Андре БРЕТОН

Из неизданного

Перевел с французского Александр Ваксман

Предисловие Александра Скидана


        Митин журнал.

            Вып. 53 (1996 г.).
            Редактор Дмитрий Волчек, секретарь Ольга Абрамович.
            С.147-156.


        Чтобы писать, необходима толика безумия, толика неврастении: "семиотикой умственных недугов" называл сюрреализм Луи Арагон. Это, так сказать, террористическое определение; Бретон, давая свои, был более сдержан и, похоже, бессознательно опирался на "возвышенное" [sublime], заимствованное отчасти у Фрейда, отчасти из гегелевской эстетики. Он сохраняет риторическую вуаль, изначально окутывающую "поэтику грезы" (отсюда его неприятие, например, Арто и Батая). Если Фрейд настаивал на добродетелях рационализации, проработке желаний и подчинения их в конечном счете принципу реальности, то Бретон извлекает из них самодостаточный драйв, нечто абсолютное, под стать гегелевскому абсолютному духу (во "Втором манифесте" появляются ссылки даже на "Философию права"). Как и сновидение, автоматическое письмо несет на себе неизгладимую печать метафизики и тогда, когда требует "предоставить означающие самим себе".
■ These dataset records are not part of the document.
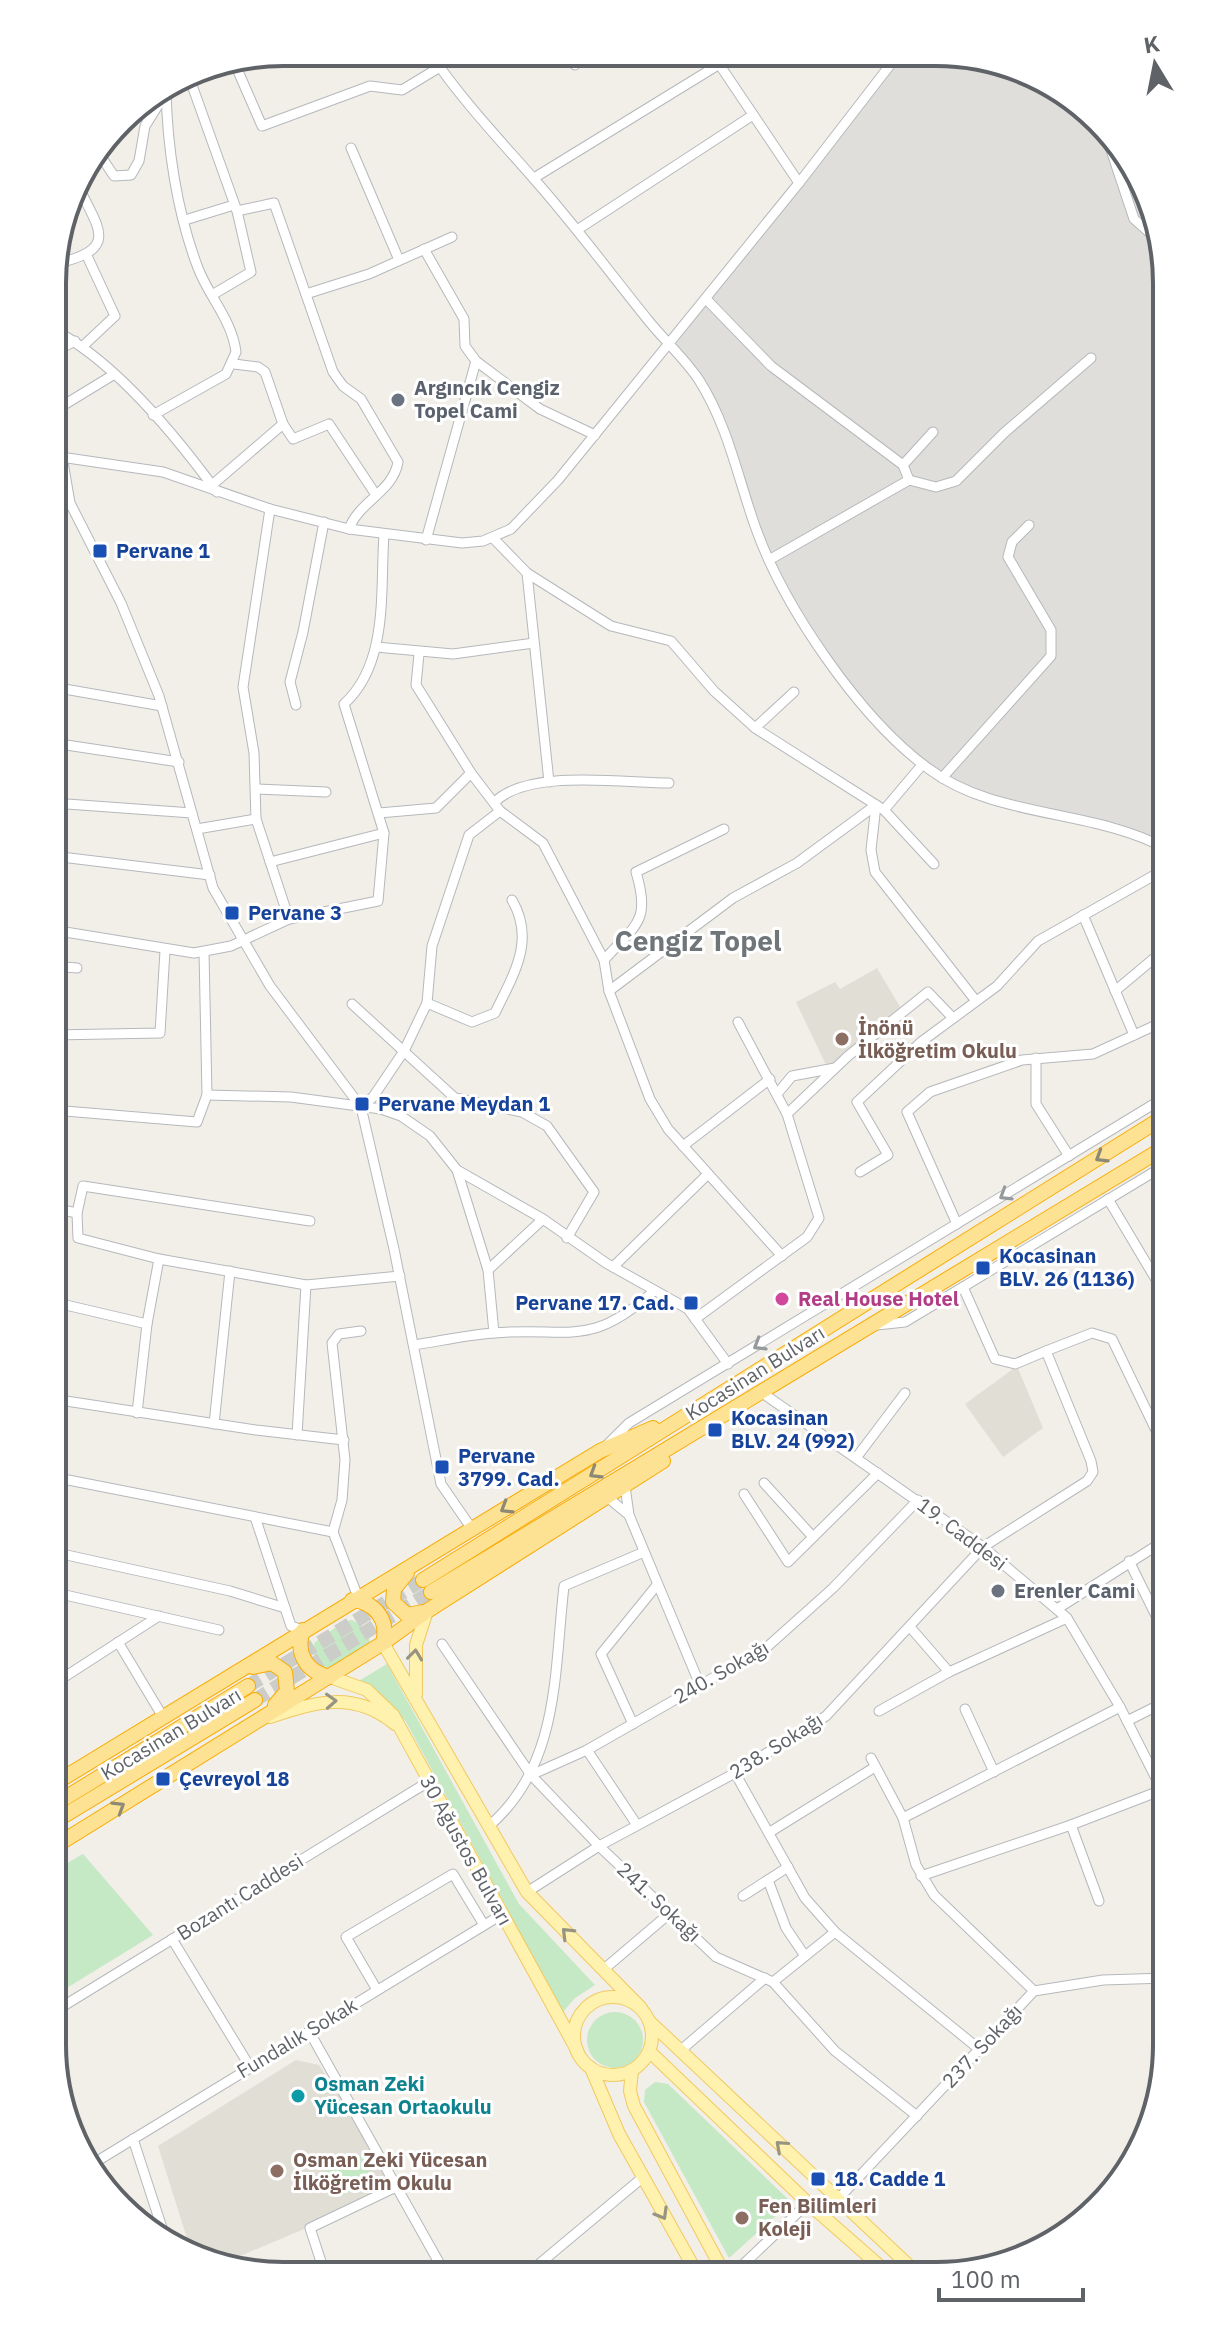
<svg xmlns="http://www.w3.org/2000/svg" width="1219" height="2328" viewBox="0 0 1219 2328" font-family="'IBM Plex Sans',sans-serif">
	<rect width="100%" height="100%" fill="#f1efe8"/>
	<path fill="#e0deda" d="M897,56H980L1088,109L1155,209L1167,283V849L1143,838L972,796L904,749L821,647L776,577L717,412L672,349Z"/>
	<g fill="#e1ded6">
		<path d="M877,968L903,1012L828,1069L796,1002L835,982L840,989Z"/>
		<path d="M1017,1366L1043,1428L1003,1457L965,1404Z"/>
		<path d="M296,2060L319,2065L383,2160L392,2182L382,2196L226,2262L189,2245L158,2146Z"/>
	</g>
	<g fill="#c5e8c5">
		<path d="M352,1620L368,1629L370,1646L330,1673L314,1662V1643L343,1622Z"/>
		<path d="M387,1664L519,1904L595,1985L575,1998L563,2012L406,1722L386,1699L357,1682Z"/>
		<path d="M83,1854L153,1935L52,1997V1872Z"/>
		<circle cx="615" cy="2040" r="28"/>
		<path d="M655,2082L668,2084L791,2202L729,2258L644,2102L645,2090Z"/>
		<path d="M363,2155L374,2181L337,2197L326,2170Z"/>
	</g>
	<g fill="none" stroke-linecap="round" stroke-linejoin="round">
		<g stroke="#ccccc8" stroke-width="14" stroke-dasharray="14 7" stroke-linecap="butt">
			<path d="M248,1686L423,1580"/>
			<path d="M255,1700L431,1592"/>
		</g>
		<g stroke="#b5b8bc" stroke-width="11">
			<g id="minor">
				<path d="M430,53C461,99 498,138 534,179C574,224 610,273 648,320C664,340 685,359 699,380C728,426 737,475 755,526C783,606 860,719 929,769C996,819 1090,808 1167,849"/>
				<path d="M565,54L575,65"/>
				<path d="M713,55L799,183"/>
				<path d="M234,62L262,126L370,86L402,90L440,67"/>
				<path d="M188,74L237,211L251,272L212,295"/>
				<path d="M140,104L148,121"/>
				<path d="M1107,138L1134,219L1160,242"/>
				<path d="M351,148L399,260"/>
				<path d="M98,152L114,176L131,175L139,161L145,126L165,94"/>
				<path d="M534,178L718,65"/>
				<path d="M237,211L274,203L333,372L343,386L361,399L398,462C393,492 359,501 349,529"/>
				<path d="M185,220L234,205"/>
				<path d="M577,230L753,115"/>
				<path d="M424,249L464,319L465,346L476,361L540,409L595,435"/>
				<path d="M54,264C125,249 95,226 76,181"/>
				<path d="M306,294L369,274L452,237"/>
				<path d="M706,299L771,366L903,465L909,480"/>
				<path d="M54,330C116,362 176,436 217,492"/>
				<path d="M82,347L115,316L87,256"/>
				<path d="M54,352L75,341"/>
				<path d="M54,411L113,375"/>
				<path d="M153,415L226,374L236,352C232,320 209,297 198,268C177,213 167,147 166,88"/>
				<path d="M283,424L293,439L329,424L376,495"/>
				<path d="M54,456L163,472L270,509L349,529L462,543L483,541L511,529L558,480L799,183L897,56"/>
				<path d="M62,456L70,503L121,603L159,696L213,888L270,986L361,1107L394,1249L441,1484L472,1529"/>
				<path d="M903,465L933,432"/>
				<path d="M212,485L283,424L265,372L258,367L234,364"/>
				<path d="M270,509L243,687L254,753L256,819L289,919"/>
				<path d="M493,538L527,573L549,782"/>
				<path d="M426,540L476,361"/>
				<path d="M769,560L909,480L936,487L956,481L1004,433L1091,358"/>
				<path d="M527,573L611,626L671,641L714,691L755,728L884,810L934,864"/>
				<path d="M376,647L453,654L534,643"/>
				<path d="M419,654L416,685L471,773L500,811L543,843L604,960"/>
				<path d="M53,687L162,706"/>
				<path d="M296,705L290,682L303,632L324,522"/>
				<path d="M755,728L794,692"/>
				<path d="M53,743L179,762"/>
				<path d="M942,778L1051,656V630L1008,557L1012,542L1029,525"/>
				<path d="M257,789L326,792"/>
				<path d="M53,803L192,813"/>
				<path d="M494,803C526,768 624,783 669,783"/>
				<path d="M876,805L871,850L875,872L976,1001"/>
				<path d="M884,810L922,765"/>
				<path d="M379,813L436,808L471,773"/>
				<path d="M197,829L256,819"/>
				<path d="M724,829L636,872C651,922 636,924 604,960L609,991L650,1099L668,1129L782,1256"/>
				<path d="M53,856L210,875"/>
				<path d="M270,862L384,833"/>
				<path d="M1083,915L1134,1035"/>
				<path d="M53,930L194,953L231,946L289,919L378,901L384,833L344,704C389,663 380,591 384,534"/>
				<path d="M53,966L77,968"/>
				<path d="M609,991L733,898L797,863L876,805"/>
				<path d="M1115,991L1164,950"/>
				<path d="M427,1003L472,1022L495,1013C513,975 536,941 512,900"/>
				<path d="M352,1004L455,1098L522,1112L547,1126L594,1192L567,1238"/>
				<path d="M53,1035L160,1033L165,951"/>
				<path d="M1036,1058V1104L1069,1156"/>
				<path d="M777,1094L792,1076L835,1068"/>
				<path d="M207,1095L291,1097L381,1109L401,1116L430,1136L457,1170L543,1219L606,1263L688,1309L728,1364"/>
				<path d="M361,1107L373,1097L404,1051L427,1003L432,946L469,835L500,811"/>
				<path d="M53,1110L197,1122L207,1095L204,952"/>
				<path d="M787,1114L848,1056L928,992L953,1018"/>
				<path d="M683,1146L770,1079"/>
				<path d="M457,1170L488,1270L494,1333"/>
				<path d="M860,1172L888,1155L857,1102L921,1042L997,986L1038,941L1167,868"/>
				<path d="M1108,1199L1167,1298"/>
				<path d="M53,1208L77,1213"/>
				<path d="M310,1221L83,1186L77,1213L78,1238L159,1259L306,1285L400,1276"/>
				<path d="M957,1224L907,1112L930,1092L1022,1060L1093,1054L1167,1020"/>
				<path d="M613,1267L708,1174"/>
				<path d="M488,1270L543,1219"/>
				<path d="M963,1287L995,1359L1015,1364L1046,1351"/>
				<path d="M53,1302L147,1324"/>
				<path d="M695,1319L807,1237L819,1218L787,1114L738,1022"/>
				<path d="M877,1325L905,1322L1167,1164"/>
				<path d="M414,1345C440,1341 467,1335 493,1333C570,1326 588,1350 654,1291"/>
				<path d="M761,1392L983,1547L1067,1618L1120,1707L1167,1800"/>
				<path d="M53,1399L256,1430L344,1440"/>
				<path d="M137,1413L147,1324L159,1259"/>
				<path d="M214,1424L230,1271"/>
				<path d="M297,1435L306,1285"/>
				<path d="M607,1445L629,1423L1167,1096"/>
				<path d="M856,1458L905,1393"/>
				<path d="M53,1477L333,1532L358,1597"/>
				<path d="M764,1483L813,1537"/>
				<path d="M625,1486L629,1515L700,1685"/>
				<path d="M744,1494L788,1562L878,1473"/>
				<path d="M607,1497L629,1515"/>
				<path d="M255,1517L291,1626L303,1630"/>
				<path d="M333,1532L342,1500L345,1460L332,1343L339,1334L361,1331"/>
				<path d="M53,1552L230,1591L285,1608"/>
				<path d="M1129,1561L1167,1638"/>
				<path d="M52,1592L219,1630"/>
				<path d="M1057,1609L1167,1539"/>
				<path d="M910,1627L949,1672"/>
				<path d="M118,1642L163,1717"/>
				<path d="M442,1644L531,1775L599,1846L716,1957L773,1982L835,2051L917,2116"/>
				<path d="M52,1685L159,1616"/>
				<path d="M965,1709L994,1772"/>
				<path d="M879,1711L949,1672L1067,1618"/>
				<path d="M1127,1721L1167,1701"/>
				<path d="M633,1724L601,1654L657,1585"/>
				<path d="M587,1750L637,1825"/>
				<path d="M871,1758L903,1818"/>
				<path d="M735,1773L805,1898L835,1932L979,2049"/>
				<path d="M531,1775L587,1750L767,1647L833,1588L918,1500"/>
				<path d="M1071,1825L1099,1901"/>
				<path d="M489,1826C560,1765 554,1672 564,1586L644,1552"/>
				<path d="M770,1832L875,1767"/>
				<path d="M921,1876L1071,1825L1162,1790"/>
				<path d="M768,1880L786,1928L805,1956"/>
				<path d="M527,1892L599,1846L735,1773L826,1716L983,1547L1087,1481L1093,1472L1091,1461L1046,1351L1092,1333L1112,1339L1167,1453"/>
				<path d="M743,1896L788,1867"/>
				<path d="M172,1939L250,2067"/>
				<path d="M603,1970L670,1913"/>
				<path d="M773,1982L835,1932"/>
				<path d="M377,1990L346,1937L453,1874L484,1925"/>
				<path d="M1034,1991L934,1895L916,1865L903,1818L1120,1707"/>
				<path d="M52,2013L428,1782"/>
				<path d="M309,2031L446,2275"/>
				<path d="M681,2050L765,1978"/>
				<path d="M133,2139L164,2234"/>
				<path d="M94,2163L501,1915"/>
				<path d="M839,2198L1034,1991L1103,1980L1166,1978"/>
				<path d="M325,2274L310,2228L396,2187"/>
				<path d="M526,2275L642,2178"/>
				<path d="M732,2275L808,2203"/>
			</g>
		</g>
		<g stroke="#f2c960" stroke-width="14">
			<g id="major">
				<path d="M383,1643L527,1892L641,2008"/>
				<path d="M330,1677L367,1690L393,1715L577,2050"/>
				<path d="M416,1694V1645L427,1611"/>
				<path d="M270,1717C315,1702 354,1690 395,1724"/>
				<circle cx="613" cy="2036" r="39"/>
				<path d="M649,2021L920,2276"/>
				<path d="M649,2051L808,2203L891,2276"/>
				<path d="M591,2068L619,2134L698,2275"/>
				<path d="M632,2070L630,2091L634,2106L725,2275"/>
			</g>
		</g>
		<g stroke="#f9ab00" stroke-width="16">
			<g id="highway">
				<path d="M407,1573L394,1589L393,1602L407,1615L423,1612"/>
				<path d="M423,1580L1167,1115"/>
				<path d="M431,1592L1167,1146"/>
				<path d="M352,1600C376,1602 389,1621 383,1643"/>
				<path d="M303,1630C295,1653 306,1672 330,1677"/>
				<path d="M253,1667L272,1663L285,1672L287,1691L275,1705"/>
				<path d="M52,1785L600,1451L653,1428"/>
				<path d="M52,1806L248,1686"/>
				<path d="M52,1823L255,1700"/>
				<path d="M52,1848L383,1643L427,1611L663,1461"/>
			</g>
		</g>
		<use href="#minor" stroke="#fff" stroke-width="9"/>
		<use href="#major" stroke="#fff2af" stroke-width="12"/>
		<use href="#highway" stroke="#fde293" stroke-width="14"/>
	</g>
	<defs><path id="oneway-chevron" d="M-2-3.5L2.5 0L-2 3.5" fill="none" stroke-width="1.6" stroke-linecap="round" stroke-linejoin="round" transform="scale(2)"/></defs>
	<g stroke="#8e8975">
		<use href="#oneway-chevron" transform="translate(1101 1157) rotate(148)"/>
		<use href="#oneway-chevron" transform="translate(595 1473) rotate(148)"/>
		<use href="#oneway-chevron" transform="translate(506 1508) rotate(149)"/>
		<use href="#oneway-chevron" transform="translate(119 1807) rotate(-32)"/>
	</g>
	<g stroke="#979a9d">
		<use href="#oneway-chevron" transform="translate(1005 1195) rotate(148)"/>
		<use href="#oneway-chevron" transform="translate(759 1345) rotate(149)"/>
	</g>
	<g stroke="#979581">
		<use href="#oneway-chevron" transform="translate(415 1655) rotate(-83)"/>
		<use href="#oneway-chevron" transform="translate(331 1701) rotate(-3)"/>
		<use href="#oneway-chevron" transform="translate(567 1933) rotate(-135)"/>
		<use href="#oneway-chevron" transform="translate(781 2146) rotate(-138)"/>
		<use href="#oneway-chevron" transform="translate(662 2214) rotate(60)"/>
	</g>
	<g fill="#6b7280" stroke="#fff" stroke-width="3">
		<circle cx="398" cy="400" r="8"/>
		<circle cx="998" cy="1591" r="8"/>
	</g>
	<g fill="#1a4fb4" stroke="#fff" stroke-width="3">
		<rect x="92" y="543" width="16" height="16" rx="4"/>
		<rect x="224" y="905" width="16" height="16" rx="4"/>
		<rect x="354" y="1096" width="16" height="16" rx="4"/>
		<rect x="975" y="1260" width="16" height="16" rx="4"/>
		<rect x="683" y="1295" width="16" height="16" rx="4"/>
		<rect x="707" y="1422" width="16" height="16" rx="4"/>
		<rect x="434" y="1459" width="16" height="16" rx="4"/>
		<rect x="155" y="1771" width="16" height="16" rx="4"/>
		<rect x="810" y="2171" width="16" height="16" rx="4"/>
	</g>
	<g fill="#8d6e63" stroke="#fff" stroke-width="3">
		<circle cx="842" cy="1039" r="8"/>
		<circle cx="277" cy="2171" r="8"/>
		<circle cx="742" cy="2218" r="8"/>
	</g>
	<circle fill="#d1479c" stroke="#fff" stroke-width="3" cx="782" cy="1299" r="8"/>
	<circle fill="#0f9aa8" stroke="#fff" stroke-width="3" cx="298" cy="2096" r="8"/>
	<g text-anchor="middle" stroke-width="6" stroke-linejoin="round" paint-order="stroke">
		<g font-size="20" font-weight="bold" fill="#5b616d" stroke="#fff" text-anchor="start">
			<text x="414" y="395">Argıncık Cengiz<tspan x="414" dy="23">Topel Cami</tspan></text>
			<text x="1014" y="1598">Erenler Cami</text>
		</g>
		<g font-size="20" font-weight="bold" fill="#164399" stroke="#fff" text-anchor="start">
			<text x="116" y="558">Pervane 1</text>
			<text x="248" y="920">Pervane 3</text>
			<text x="378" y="1111">Pervane Meydan 1</text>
			<text x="999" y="1263">Kocasinan<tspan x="999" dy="23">BLV. 26 (1136)</tspan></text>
			<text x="675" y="1310" text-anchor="end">Pervane 17. Cad.</text>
			<text x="731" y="1425">Kocasinan<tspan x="731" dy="23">BLV. 24 (992)</tspan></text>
			<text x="458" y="1463">Pervane<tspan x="458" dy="23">3799. Cad.</tspan></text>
			<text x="179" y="1786">Çevreyol 18</text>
			<text x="834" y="2186">18. Cadde 1</text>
		</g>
		<g font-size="20" font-weight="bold" fill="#785e54" stroke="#fff" text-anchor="start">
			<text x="858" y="1035">İnönü<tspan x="858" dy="23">İlköğretim Okulu</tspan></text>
			<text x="293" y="2167">Osman Zeki Yücesan<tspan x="293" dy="23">İlköğretim Okulu</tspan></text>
			<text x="758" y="2213">Fen Bilimleri<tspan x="758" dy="23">Koleji</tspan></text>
		</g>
		<g font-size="20" font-weight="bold" fill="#b23c85" stroke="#fff" text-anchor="start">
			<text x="798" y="1306">Real House Hotel</text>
		</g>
		<g font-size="20" fill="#5f6368" stroke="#fff">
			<text transform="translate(755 1373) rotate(-32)" y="7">Kocasinan Bulvarı</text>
			<text transform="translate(962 1534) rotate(37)" y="7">19. Caddesi</text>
			<text transform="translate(721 1672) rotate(-30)" y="7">240. Sokağı</text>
			<text transform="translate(171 1734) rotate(-31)" y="7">Kocasinan Bulvarı</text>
			<text transform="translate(776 1746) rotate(-32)" y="7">238. Sokağı</text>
			<text transform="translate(466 1850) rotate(61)" y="7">30 Ağustos Bulvarı</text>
			<text transform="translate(240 1897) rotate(-32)" y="7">Bozantı Caddesi</text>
			<text transform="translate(659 1902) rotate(43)" y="7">241. Sokağı</text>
			<text transform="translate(297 2038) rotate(-31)" y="7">Fundalık Sokak</text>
			<text transform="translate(982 2046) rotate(-47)" y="7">237. Sokağı</text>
		</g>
		<g font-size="20" font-weight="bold" fill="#0d838f" stroke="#fff" text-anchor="start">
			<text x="314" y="2091">Osman Zeki<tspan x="314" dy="23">Yücesan Ortaokulu</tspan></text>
		</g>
		<g font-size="28" font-weight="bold" fill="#70757a" stroke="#fff">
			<text x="698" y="951">Cengiz Topel</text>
		</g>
	</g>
	<path d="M0 0H1219V2328H0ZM283 66H936A217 217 0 0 1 1153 283V2045A217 217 0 0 1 936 2262H283A217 217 0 0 1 66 2045V283A217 217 0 0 1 283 66Z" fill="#fff" fill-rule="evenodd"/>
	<path fill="none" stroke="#5f6368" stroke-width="4" d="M283 66H936A217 217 0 0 1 1153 283V2045A217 217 0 0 1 936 2262H283A217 217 0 0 1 66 2045V283A217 217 0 0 1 283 66Z"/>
	<g transform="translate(1155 64) rotate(350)" stroke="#ffffff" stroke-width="6" paint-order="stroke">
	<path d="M0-6L14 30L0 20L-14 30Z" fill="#5f6368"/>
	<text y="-12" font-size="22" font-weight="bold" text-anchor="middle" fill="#5f6368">K</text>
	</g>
	<path d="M939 2288v12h144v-12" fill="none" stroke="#5f6368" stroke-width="4"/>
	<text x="951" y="2288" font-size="24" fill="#5f6368" stroke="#ffffff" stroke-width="6" paint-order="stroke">100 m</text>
</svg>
        Поначалу же, в эпоху "бури и натиска", ответом на "террористическую природу языка", предписывающего иерархию смысла, становится "расстройство всех чувств", семиотический саботаж, повальная революция (стрельба в толпу без разбора, в отличие от марксистской экспроприации, и есть автоматическое письмо в его чистоте: жест, направленный в своем пределе на разрушение как другого, так и себя самого; язык должен уметь время от времени прибегать к суициду). Вот почему дадаистский вопрос "зачем вы пишете?" - это скандальный вопрос, целящий в самое сердце обыденных представлений о литературе, вопрошание, выбрасывающее нас за пределы литературы как социального института с его опекой, поручительством и смехотворным обещаньем бессмертья. "Писать - это лишь отказываться от любой ▓точки зрения▓" (Тристан Тцара), зависая между машиной означивания и ей внеположным, тем потусторонним очагом (очагом потусторонья), где смысл не наличествует, не положен заранее, где его еще/уже нет. Письмо "есть" только лишь благодаря этому "нет".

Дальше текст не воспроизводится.